He studied me for a second, then jerked his head toward the materials stack. “Grab a pair of gloves. You can help me for a bit before I kick you off-site.”
I didn’t argue.
We worked side by side in companionable silence—measuring, lifting, aligning beams. The ache in my shoulders feltearned. Real. Each task pulled me out of my head and back into my body.
After a while, Thomas broke the quiet. “You gonna tell me what’s eating you,” he said, “or am I supposed to keep pretending this is just about construction?”
I exhaled through my nose. “I’m scared,” I admitted. “That I finally understand what I did wrong—and that knowing doesn’t change how much I want him.”
Thomas didn’t stop working. Didn’t look at me. “That’s not the same thing as being unsafe,” he said. “Wanting isn’t the problem. What you do with it is.”
I swallowed. “I ran when it got real,” I said. “More than once.”
“And now?”
I thought of Elliot’s face. Not the night he jumped. Not the night I left. But the quiet mornings. The way he softened when he felt held without being owned.
“Now I want to stay,” I said. “Without destroying him.”
Thomas finally looked at me then. “That’s growth,” he answered with a small smile on his lips. “Messy. Late. Painful as hell. But real.”
I nodded, throat tight.
After a beat, he added, “You still doing that crisis line thing tonight?”
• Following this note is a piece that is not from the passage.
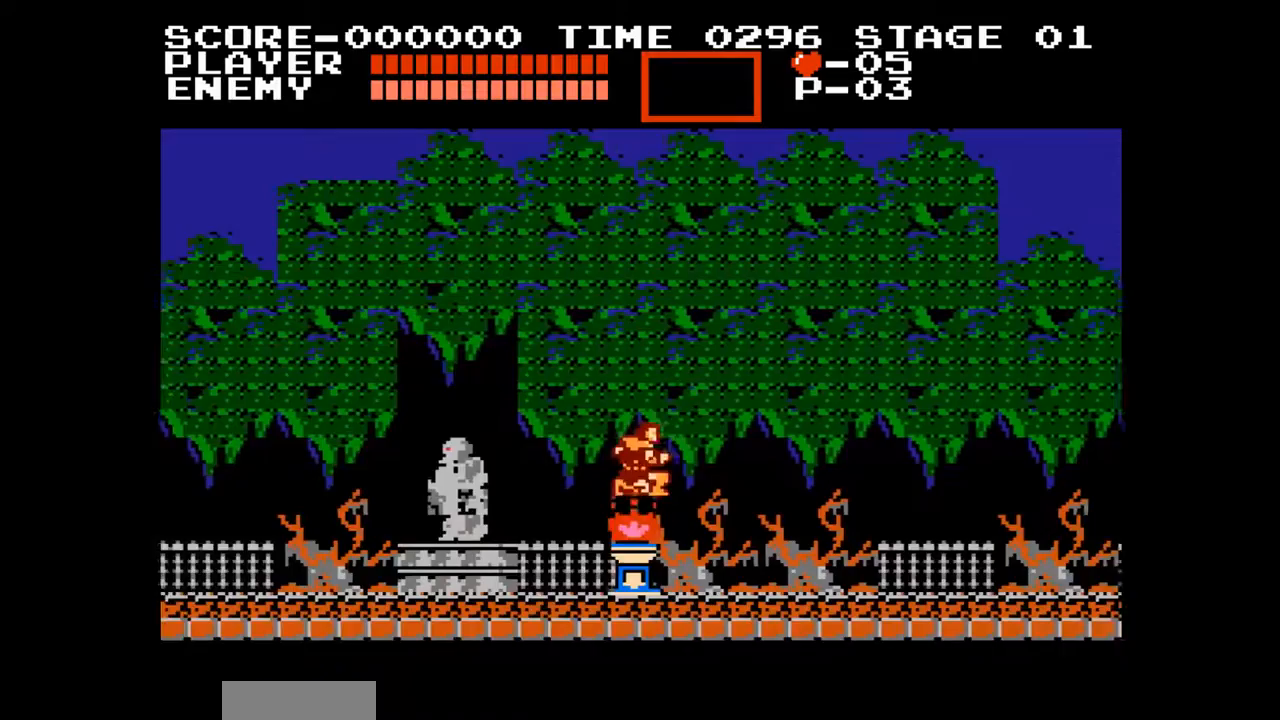
{"buttons": ["DPAD_RIGHT"], "events": []}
My phone buzzed in my pocket like it had heard its cue.
6 p.m. Volunteer Shift Reminder.
“Yeah,” I said quietly.
“Good,” Thomas replied. “Don’t skip it just because today cracked you open.” He clapped a hand on my shoulder, solid and grounding. “You don’t have to bleed alone anymore, man.”
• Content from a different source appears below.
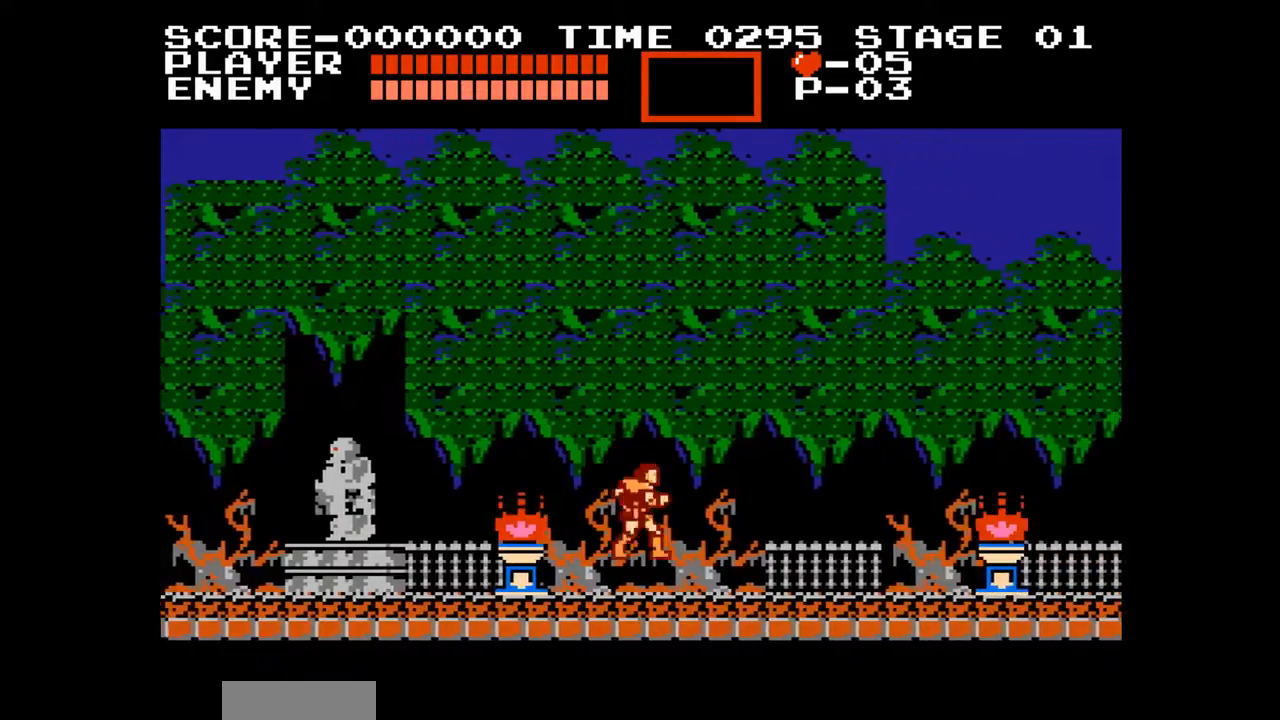
{"buttons": ["DPAD_RIGHT"], "events": []}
I left the site just as the last of the sun was disappearing behind low clouds, the wood and metal of the new build still smelling of sawdust and fresh paint. My hands ached, my back was tight, but my chest… my chest was lighter than it had been when I arrived.
My trip home lasted long enough for me to shower and change my clothes. I didn’t want the silence of the place to hit me yet. I drove to the crisis line center. The city streets were slick with rain, windshield wipers smearing the neon signs into streaked trails. Every turn made my fingers twitch against the wheel, every stoplight pulsing like my heart — the tension I’d carried for months, waiting to be set down somewhere safe.
I hung my jacket, sat in the small cubicle, and exhaled. Headset on. Pen poised over a notepad. The first call came in: a woman, voice tight, trembling.
“I… I can’t… I don’t know if I can get out of bed today…”
Her words hit me like they had hit me every night Elliot had been trapped in that darkness. I remembered the notes. The car. The accident. The emptiness in his eyes. My own hands shaking as I tried to save him before he almost died.
I leaned forward. “I hear you. I hear how heavy this is,” I said. My voice low, steady, carrying every ounce of control I could muster. “You’re not alone.”
The line went silent for a beat. I felt my stomach twist. Sweat pricked at my temples.Breathe. Don’t collapse into it. Be the safe place.
“I don’t… I can’t stop crying…” she cried finally, voice raw.
“I know,” I said. “And that’s okay. It’s okay to feel all of it. You don’t have to push it away. You don’t have to pretend you’re fine.”
Her sobs hit my chest like a fist, and I imagined my own heart cracking open with hers. I was sweating through my shirt, leaning against the edge of the desk to hold myself upright. I letmyself feel it. The guilt, the grief, the regret. Every person on the other end of this line was a reminder of why I’d failed before, and why I needed to get it right now.
She spoke again, smaller, fragile. “Why do I even keep going?”
“Because you want to live,” I spoke softly, almost to myself. “And because you deserve help. You’re allowed to want that. You’re allowed to ask for it.”
My words were met with silence, then a shaky breath. “Thank you.”